Therefore, after each job was completed, we viewed the total residual to determine whether it was under the threshold. Our stopping criteria is again when the residual converged to .001 * n where n was the number of elements. In this case, PageRank finished after 16 total iterations in 2 hours and 30 minutes with 7 m1.xlarge instances.

ORIGINAL

Another implementation of the PageRank algorithm didn’t delete all dead ends from the graph, but instead connected all dead ends to every other node in the graph. This created a strongly connected graph but it also increased the noise in the graph. Since the resulting number of nodes after erasing dead ends is only 1 million out of the original 15,312,738, we wanted to see how the PageRank results would change if all of the dead ends were included.

» DATA SECTION:
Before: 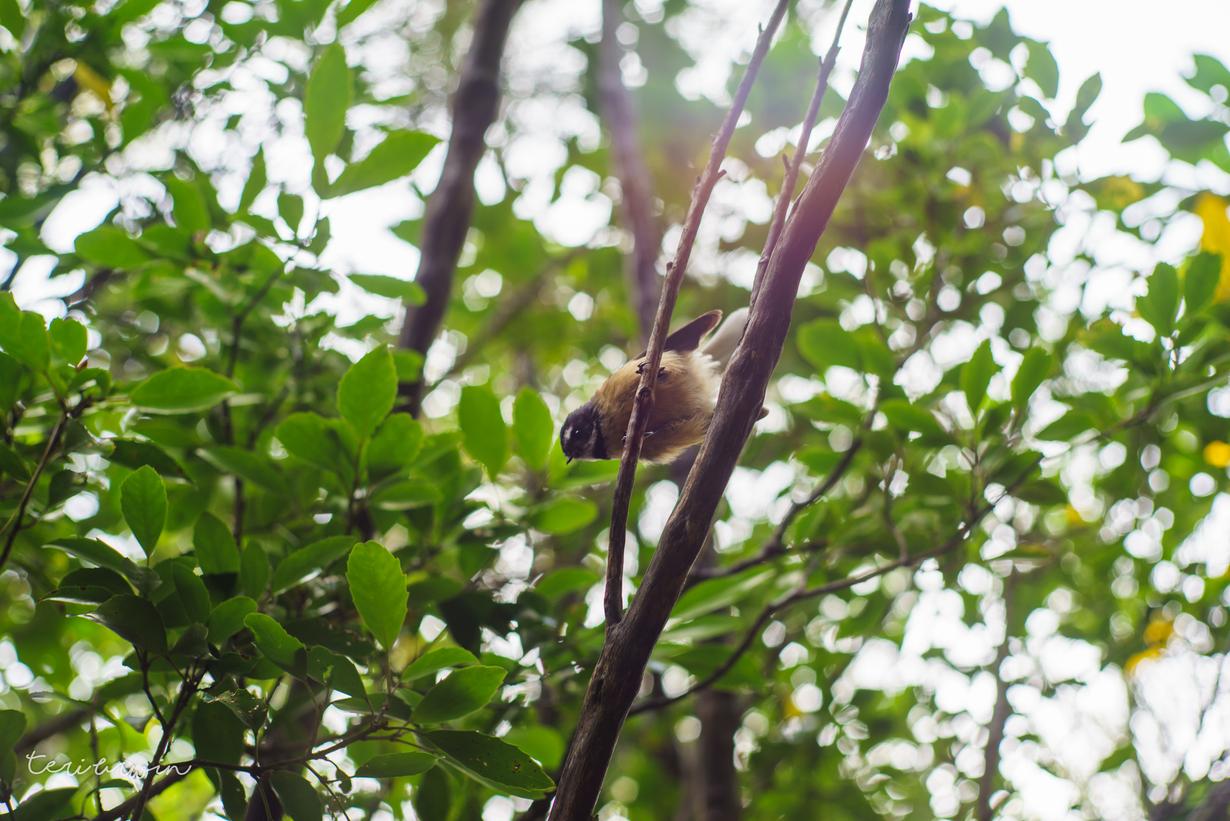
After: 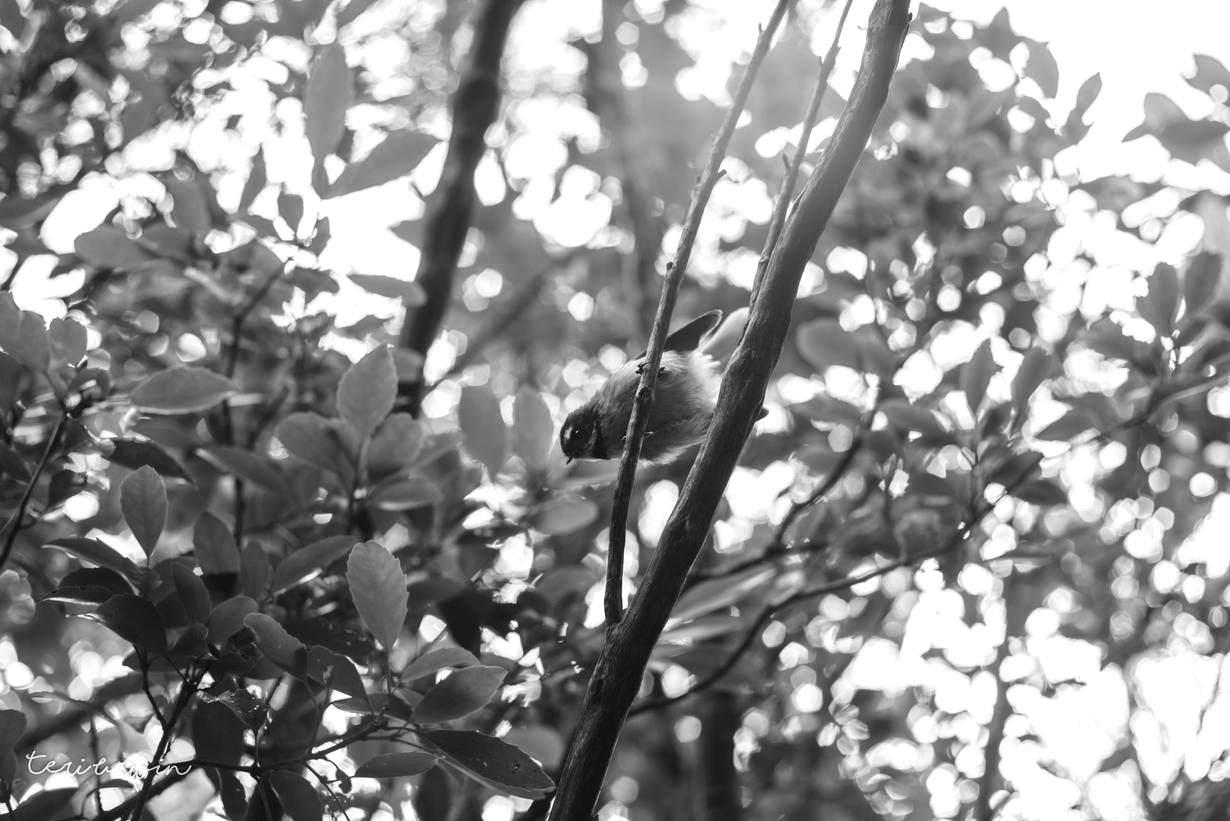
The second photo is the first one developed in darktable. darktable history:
tone equalizer: -8 EV -0.417 EV, -7 EV -0.389 EV, -6 EV -0.333 EV, -5 EV -0.222 EV, -3 EV 0.222 EV, -2 EV 0.333 EV, -1 EV 0.389 EV, +0 EV 0.417 EV, edges refinement/feathering 500, mask exposure compensation -1.57 EV, preserve details no
monochrome: a -6.99, b 35.61, size 1.4
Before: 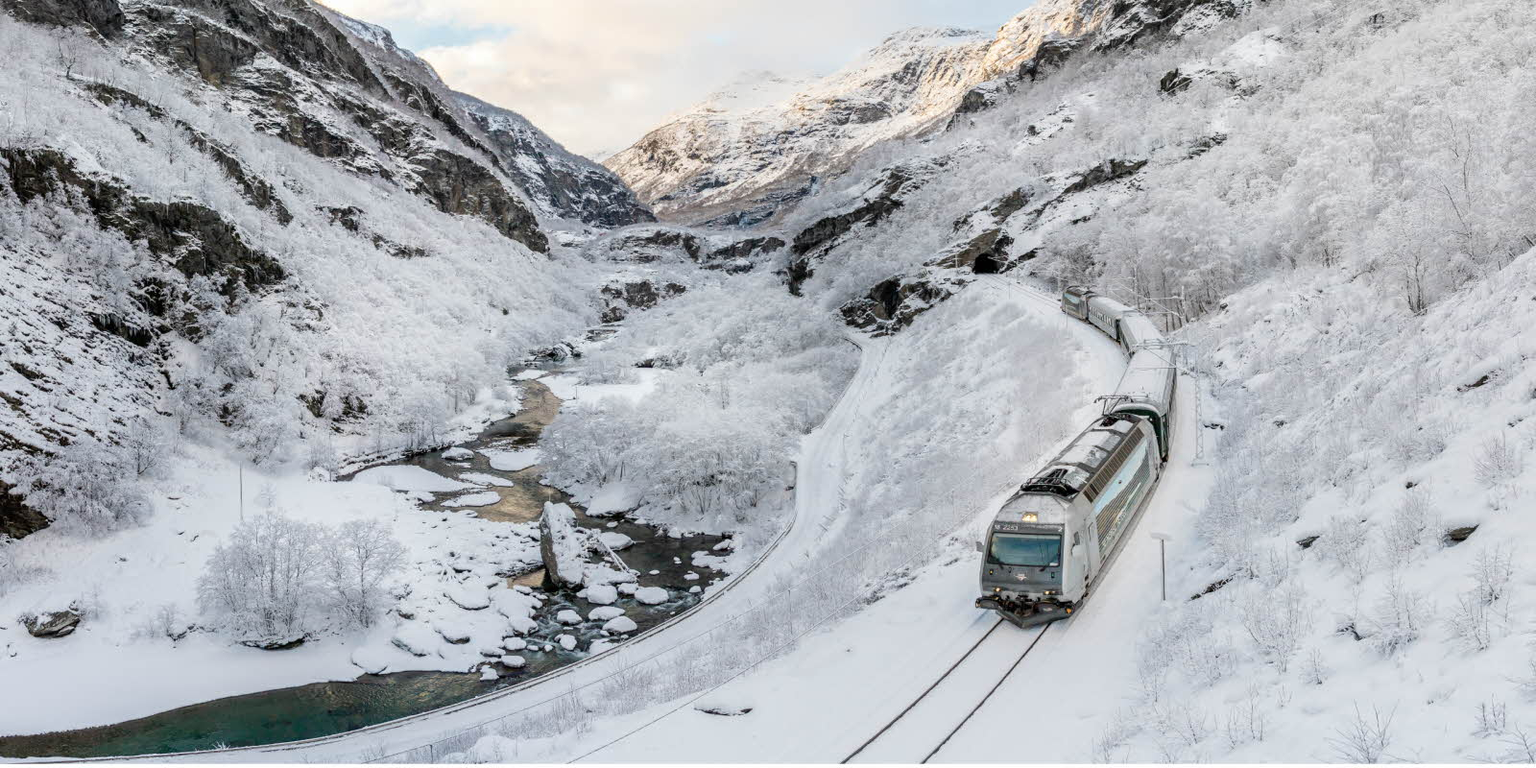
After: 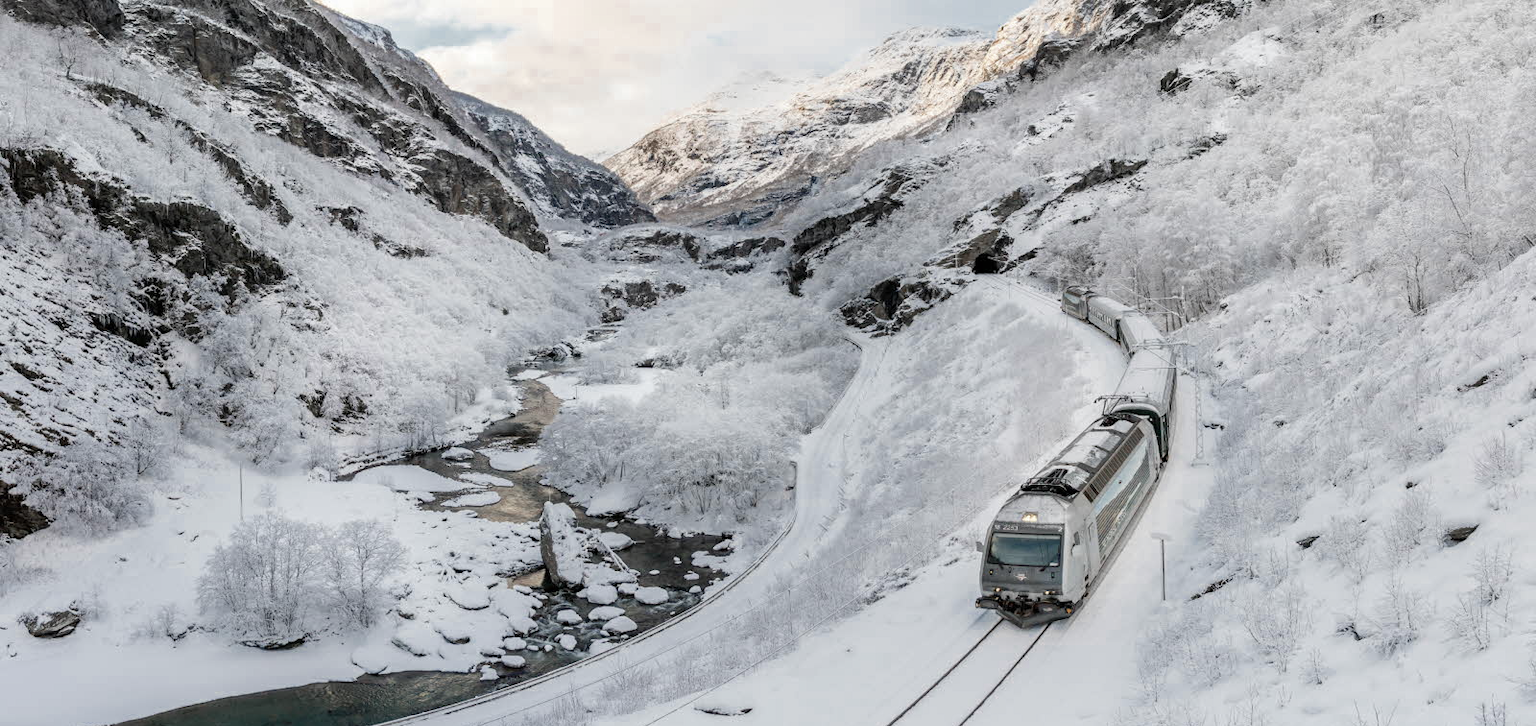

» WORK INSTRUCTIONS:
1. According to the PageRank excerpt, why was a version tried that connected dead ends to every other node instead of deleting them?
2. In the PageRank excerpt, reproduce word for word the passage starting at "Therefore, after each" and ending at "7 m1.xlarge instances.".

» TASK RESULTS:
1. Erasing the dead ends left only 1 million nodes out of the original 15,312,738. The authors wanted to see how the PageRank results would change if all of the dead ends were included.

2.
Therefore, after each job was completed, we viewed the total residual to determine whether it was under the threshold. Our stopping criteria is again when the residual converged to .001 * n where n was the number of elements. In this case, PageRank finished after 16 total iterations in 2 hours and 30 minutes with 7 m1.xlarge instances.